§ **INFORMATION PROVIDED**
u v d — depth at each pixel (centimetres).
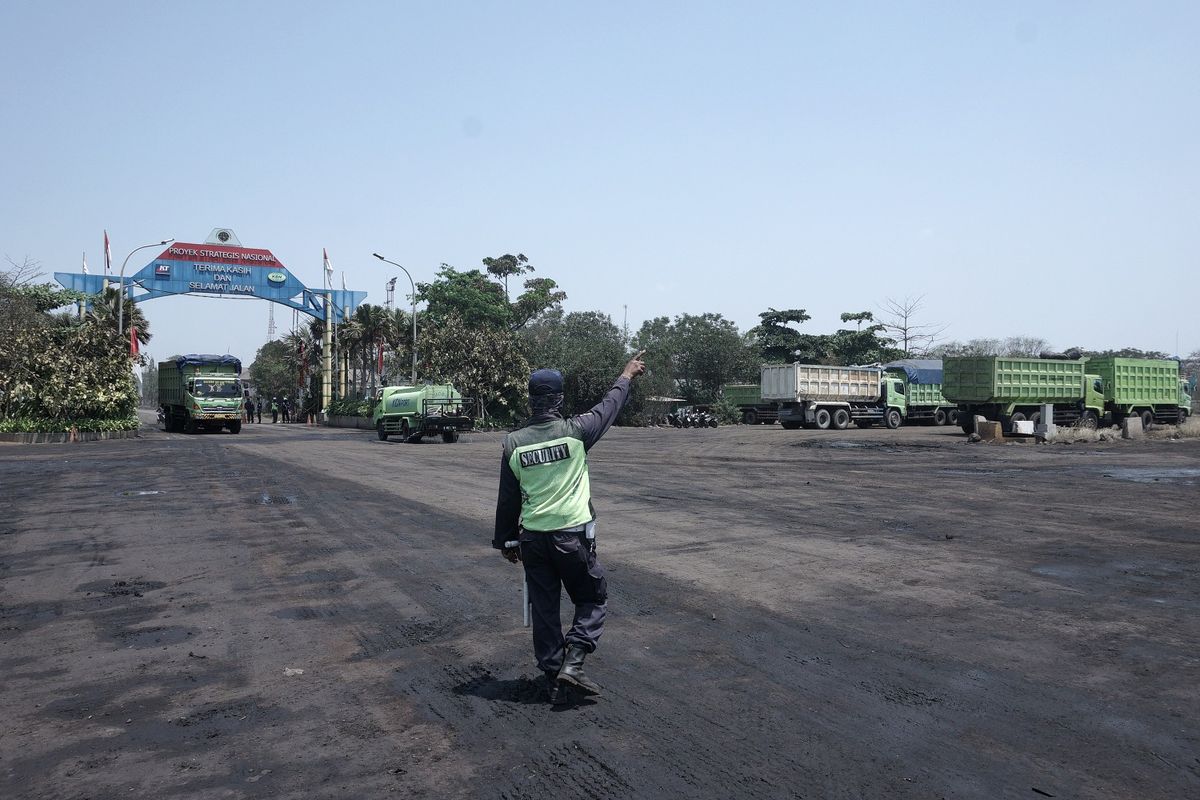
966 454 2338
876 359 6619
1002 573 771
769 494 1402
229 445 3025
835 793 344
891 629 589
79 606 682
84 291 4809
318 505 1284
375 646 566
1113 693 459
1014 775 359
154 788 359
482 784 358
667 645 557
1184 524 1059
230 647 567
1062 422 3400
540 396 466
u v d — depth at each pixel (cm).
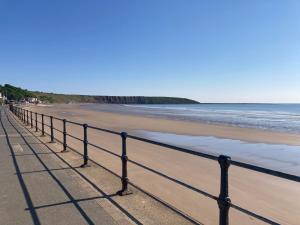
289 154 1633
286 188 892
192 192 813
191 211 683
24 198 646
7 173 860
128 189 686
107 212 571
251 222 638
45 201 628
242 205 754
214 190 854
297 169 1259
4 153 1188
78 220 533
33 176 826
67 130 2509
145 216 557
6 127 2409
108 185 744
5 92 15912
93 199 642
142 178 940
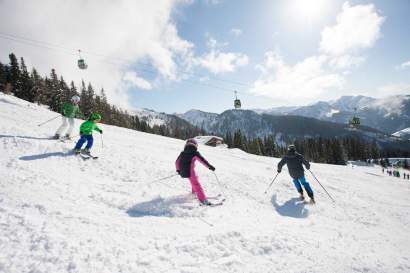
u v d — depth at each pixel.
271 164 20.77
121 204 5.97
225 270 3.84
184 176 7.03
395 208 11.04
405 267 4.88
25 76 68.88
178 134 146.88
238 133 117.56
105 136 16.41
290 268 4.12
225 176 10.12
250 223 5.93
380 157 144.38
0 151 8.17
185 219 5.67
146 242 4.34
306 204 8.68
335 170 26.84
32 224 4.23
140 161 10.14
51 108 70.50
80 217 4.86
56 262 3.45
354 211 8.96
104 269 3.46
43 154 8.64
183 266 3.80
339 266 4.39
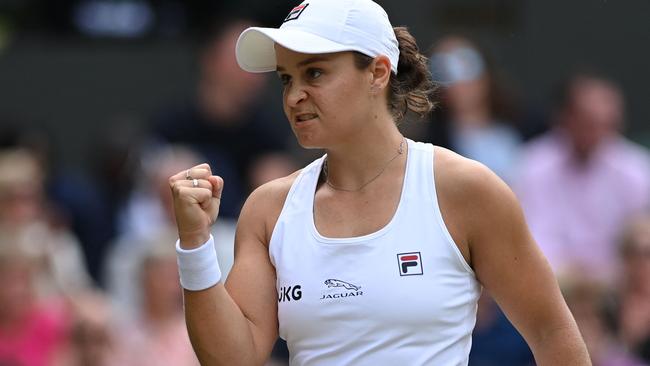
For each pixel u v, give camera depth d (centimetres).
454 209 1291
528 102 3130
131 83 3097
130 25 3133
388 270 1279
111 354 2317
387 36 1309
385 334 1277
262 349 1328
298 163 2739
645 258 2408
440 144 2814
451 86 2875
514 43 3172
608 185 2870
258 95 2930
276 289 1341
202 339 1297
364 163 1316
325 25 1279
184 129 2866
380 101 1320
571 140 2886
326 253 1297
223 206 2705
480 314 2297
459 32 3048
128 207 2823
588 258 2869
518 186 2938
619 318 2403
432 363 1278
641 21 3181
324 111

§ **WHAT THE EXERCISE ASKS**
Print the data above in full and exactly as it appears, skipping the pictures.

§ **RESPONSE**
u v d — depth at each pixel (centimetres).
966 454 2338
876 359 6619
1002 573 771
769 494 1402
229 445 3025
835 793 344
891 629 589
79 606 682
84 291 4809
318 505 1284
375 646 566
1113 693 459
1014 775 359
154 788 359
482 784 358
667 645 557
1184 524 1059
230 647 567
1062 422 3400
540 396 466
u v d — depth at each pixel (cm).
289 154 1633
286 188 892
192 192 813
191 211 683
24 198 646
7 173 860
128 189 686
107 212 571
251 222 638
45 201 628
242 205 754
214 190 854
297 169 1259
4 153 1188
78 220 533
33 176 826
67 130 2509
145 216 557
6 127 2409
108 185 744
5 92 15912
93 199 642
142 178 940
u v d — depth at each pixel.
271 164 20.77
121 204 5.97
225 270 3.84
184 176 7.03
395 208 11.04
405 267 4.88
25 76 68.88
178 134 146.88
238 133 117.56
105 136 16.41
290 268 4.12
225 176 10.12
250 223 5.93
380 157 144.38
0 151 8.17
185 219 5.67
146 242 4.34
306 204 8.68
335 170 26.84
32 224 4.23
140 161 10.14
51 108 70.50
80 217 4.86
56 262 3.45
354 211 8.96
104 269 3.46
43 154 8.64
183 266 3.80
339 266 4.39
For each pixel u v, give camera depth d (centimetres).
454 209 1291
528 102 3130
131 83 3097
130 25 3133
388 270 1279
111 354 2317
387 36 1309
385 334 1277
262 349 1328
298 163 2739
645 258 2408
440 144 2814
451 86 2875
514 43 3172
608 185 2870
258 95 2930
276 289 1341
202 339 1297
364 163 1316
325 25 1279
184 129 2866
380 101 1320
571 140 2886
326 253 1297
223 206 2705
480 314 2297
459 32 3048
128 207 2823
588 258 2869
518 186 2938
619 318 2403
432 363 1278
641 21 3181
324 111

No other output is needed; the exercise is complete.